The third dimension, and the one that may matter most for Liverpool’s title challenge, is Salah’s role in transition. Liverpool’s counter-attacking xG this season, per the StatsBomb model, is 3.8, the highest in the league. Salah has been directly involved in 62 percent of those transitions, either as the ball-carrier, the passer, or the finisher. His speed in open space remains elite. The Premier League’s sprint data, published in November, recorded Salah’s top speed at 35.1 km/h, placing him in the 94th percentile among outfield players. But what distinguishes his transition play is the angle of his run. He does not run straight at the goal. He curves his run toward the far post, arriving at the six-yard box from a diagonal that is almost impossible for a retreating centre-back to cover without turning his back to the ball-carrier.
The 78th minute against Arsenal in the reverse fixture illustrated this. Virgil van Dijk won the ball in the Liverpool box. Mac Allister played a line-breaking pass into the right channel. Salah was already running. His curve carried him from the right touchline to the far post in 4.2 seconds. He arrived as the cut-back from Gakpo reached him. The finish, left-footed, into the near post past David Raya, was almost incidental. The goal was the run. The StatsBomb model gave the sequence an xG of 0.58. The average xG of a shot from that position, that angle, with that run, is 0.31. Salah’s positioning added 0.27 of value before the ball left his foot.
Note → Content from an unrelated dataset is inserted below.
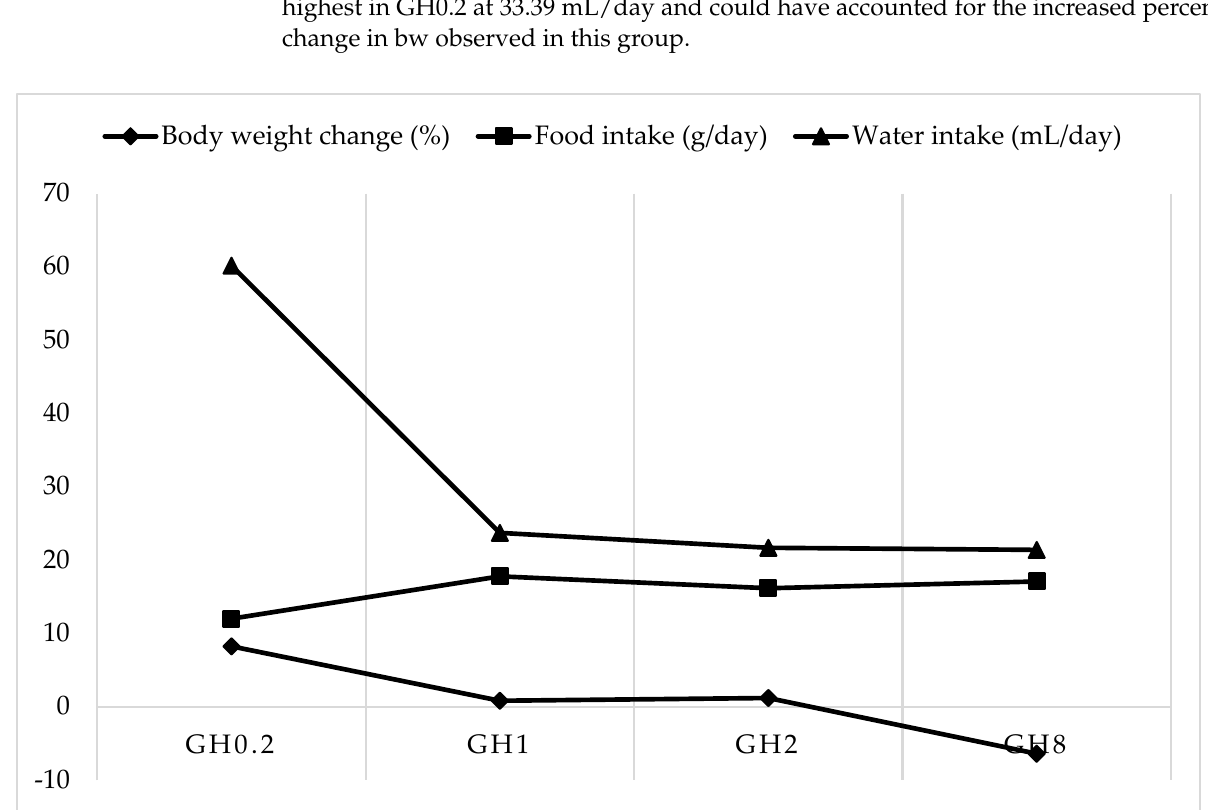
Figure 4. Comparison of the body weight (bw) change in relation to the food and water intake among groups. GH0.2 (0.2 g GH/kg bw/day); GH1 (1 g GH/kg bw/day); GH2 (2 g GH/kg bw/day); GH8 (8 g GH/kg bw/day).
There is a question that follows from all of this. If Salah’s movement is the structural key to Liverpool’s attack, what happens when an opposition coach designs a system specifically to deny him the half-space? Arsenal tried in the first meeting, with Oleksandr Zinchenko playing as an inverted left-back who stayed narrow. The result was that Salah moved wider, the half-space remained closed, but Liverpool’s central overload increased because Arsenal’s left-back was no longer providing width. Slot adjusted. Liverpool played through the centre. They won the tactical exchange, if not the match.
The deeper problem for opposition coaches is that Salah’s threat is not positional. It is systemic. Marking him out of the right half-space pushes him wider, which opens the right channel for overlapping full-backs. Marking him out of the central zone leaves the half-space free for Wirtz. Dropping the defensive line to deny the curved transition run surrenders the space in front of the back four, where Mac Allister and Wirtz operate. There is no clean solution. There is only the choice of which problem to accept.
Slot, in his press conference after the Palace match, was asked whether Salah’s intelligence was natural or coached. He said both. “You cannot teach a player to see the game the way Mo sees it. But you can give him a system that rewards what he sees.” That is the frame. Salah’s movement is instinctive. Liverpool’s structure is designed to convert that instinct into goals. The Premier League has not found a way to stop either.